WHAT YOU ARE ASKED TO DO: Reproduce the abstract on median raphe serotonin neurons and anxiety-like behavior word for word, in full.

DOCUMENT SECTION:

Median raphe serotonin neurons promote anxiety-like behavior via inputs to the dorsal hippocampus.

Anxiety disorders may be mediated in part by disruptions in serotonin (5-hydroxytryptamine, 5-HT) system function. Behavioral measures of approach-avoidance conflict suggest that serotonin neurons within the median raphe nucleus (MRN) promote an anxiogenic state, and some evidence indicates this may be mediated by serotonergic signaling within the dorsal hippocampus. Here, we test this hypothesis using an optogenetic approach to examine the contribution of MRN 5-HT neurons and 5-HT innervation of the dorsal hippocampus (dHC) to anxiety-like behaviours in female mice. Mice expressing the excitatory opsin ChR2 were generated by crossing the ePet-cre serotonergic cre-driver line with the conditional Ai32 ChR2 reporter line, resulting in selective expression of ChR2 in 5-HT neurons. Electrophysiological recordings confirmed that this approach enabled reliable optogenetic stimulation of MRN 5-HT neurons, and this stimulation produced downstream 5-HT release in the dHC as measured by in vivo microdialysis. Optogenetic stimulation of the MRN elicited behavioral responses indicative of an anxiogenic effect in three behavioural tests: novelty-suppressed feeding, marble burying and exploration on the elevated-plus maze. These effects were shown to be behaviourally-specific. Stimulation of 5-HT terminals in the dHC recapitulated the anxiety-like behaviour in the novelty-suppressed feeding and marble burying tests. These results show that activation of 5-HT efferents from the MRN rapidly induces expression of anxiety-like behaviour, in part via projections to the dHC. These findings reveal an important neural circuit implicated in the expression of anxiety in female mice.

Chart comprehension data:
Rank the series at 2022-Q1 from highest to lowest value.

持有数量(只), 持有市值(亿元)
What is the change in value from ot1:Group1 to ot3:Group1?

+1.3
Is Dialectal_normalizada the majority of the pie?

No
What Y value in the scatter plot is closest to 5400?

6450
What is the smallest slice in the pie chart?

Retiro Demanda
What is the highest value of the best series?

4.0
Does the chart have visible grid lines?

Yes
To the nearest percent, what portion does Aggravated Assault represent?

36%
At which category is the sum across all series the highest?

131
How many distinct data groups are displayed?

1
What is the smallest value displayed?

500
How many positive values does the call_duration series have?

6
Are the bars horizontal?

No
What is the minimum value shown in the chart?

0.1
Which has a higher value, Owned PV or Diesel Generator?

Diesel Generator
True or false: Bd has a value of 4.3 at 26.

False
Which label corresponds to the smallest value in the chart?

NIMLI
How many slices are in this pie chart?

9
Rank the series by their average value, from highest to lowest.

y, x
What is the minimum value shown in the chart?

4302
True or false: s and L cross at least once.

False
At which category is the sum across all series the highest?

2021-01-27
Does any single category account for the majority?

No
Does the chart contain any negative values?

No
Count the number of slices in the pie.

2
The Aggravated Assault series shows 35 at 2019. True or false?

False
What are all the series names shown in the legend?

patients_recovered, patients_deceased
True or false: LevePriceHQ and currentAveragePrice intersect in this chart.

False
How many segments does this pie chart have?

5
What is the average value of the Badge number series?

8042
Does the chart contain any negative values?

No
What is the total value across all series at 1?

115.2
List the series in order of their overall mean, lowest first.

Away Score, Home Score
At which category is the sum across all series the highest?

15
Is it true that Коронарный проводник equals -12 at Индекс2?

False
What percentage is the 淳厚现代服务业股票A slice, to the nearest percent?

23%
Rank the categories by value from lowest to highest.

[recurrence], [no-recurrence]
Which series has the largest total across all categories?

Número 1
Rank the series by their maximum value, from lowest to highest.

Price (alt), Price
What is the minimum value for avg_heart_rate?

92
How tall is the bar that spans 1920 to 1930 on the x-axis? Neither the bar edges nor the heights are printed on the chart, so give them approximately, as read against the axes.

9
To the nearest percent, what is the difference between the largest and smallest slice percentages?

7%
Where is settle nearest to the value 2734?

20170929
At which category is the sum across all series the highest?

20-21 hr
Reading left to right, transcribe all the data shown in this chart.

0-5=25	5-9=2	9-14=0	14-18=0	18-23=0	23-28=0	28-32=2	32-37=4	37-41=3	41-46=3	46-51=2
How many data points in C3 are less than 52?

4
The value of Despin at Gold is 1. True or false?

ANSWER FOR THIS EXERCISE:
Median raphe serotonin neurons promote anxiety-like behavior via inputs to the dorsal hippocampus.

Anxiety disorders may be mediated in part by disruptions in serotonin (5-hydroxytryptamine, 5-HT) system function. Behavioral measures of approach-avoidance conflict suggest that serotonin neurons within the median raphe nucleus (MRN) promote an anxiogenic state, and some evidence indicates this may be mediated by serotonergic signaling within the dorsal hippocampus. Here, we test this hypothesis using an optogenetic approach to examine the contribution of MRN 5-HT neurons and 5-HT innervation of the dorsal hippocampus (dHC) to anxiety-like behaviours in female mice. Mice expressing the excitatory opsin ChR2 were generated by crossing the ePet-cre serotonergic cre-driver line with the conditional Ai32 ChR2 reporter line, resulting in selective expression of ChR2 in 5-HT neurons. Electrophysiological recordings confirmed that this approach enabled reliable optogenetic stimulation of MRN 5-HT neurons, and this stimulation produced downstream 5-HT release in the dHC as measured by in vivo microdialysis. Optogenetic stimulation of the MRN elicited behavioral responses indicative of an anxiogenic effect in three behavioural tests: novelty-suppressed feeding, marble burying and exploration on the elevated-plus maze. These effects were shown to be behaviourally-specific. Stimulation of 5-HT terminals in the dHC recapitulated the anxiety-like behaviour in the novelty-suppressed feeding and marble burying tests. These results show that activation of 5-HT efferents from the MRN rapidly induces expression of anxiety-like behaviour, in part via projections to the dHC. These findings reveal an important neural circuit implicated in the expression of anxiety in female mice.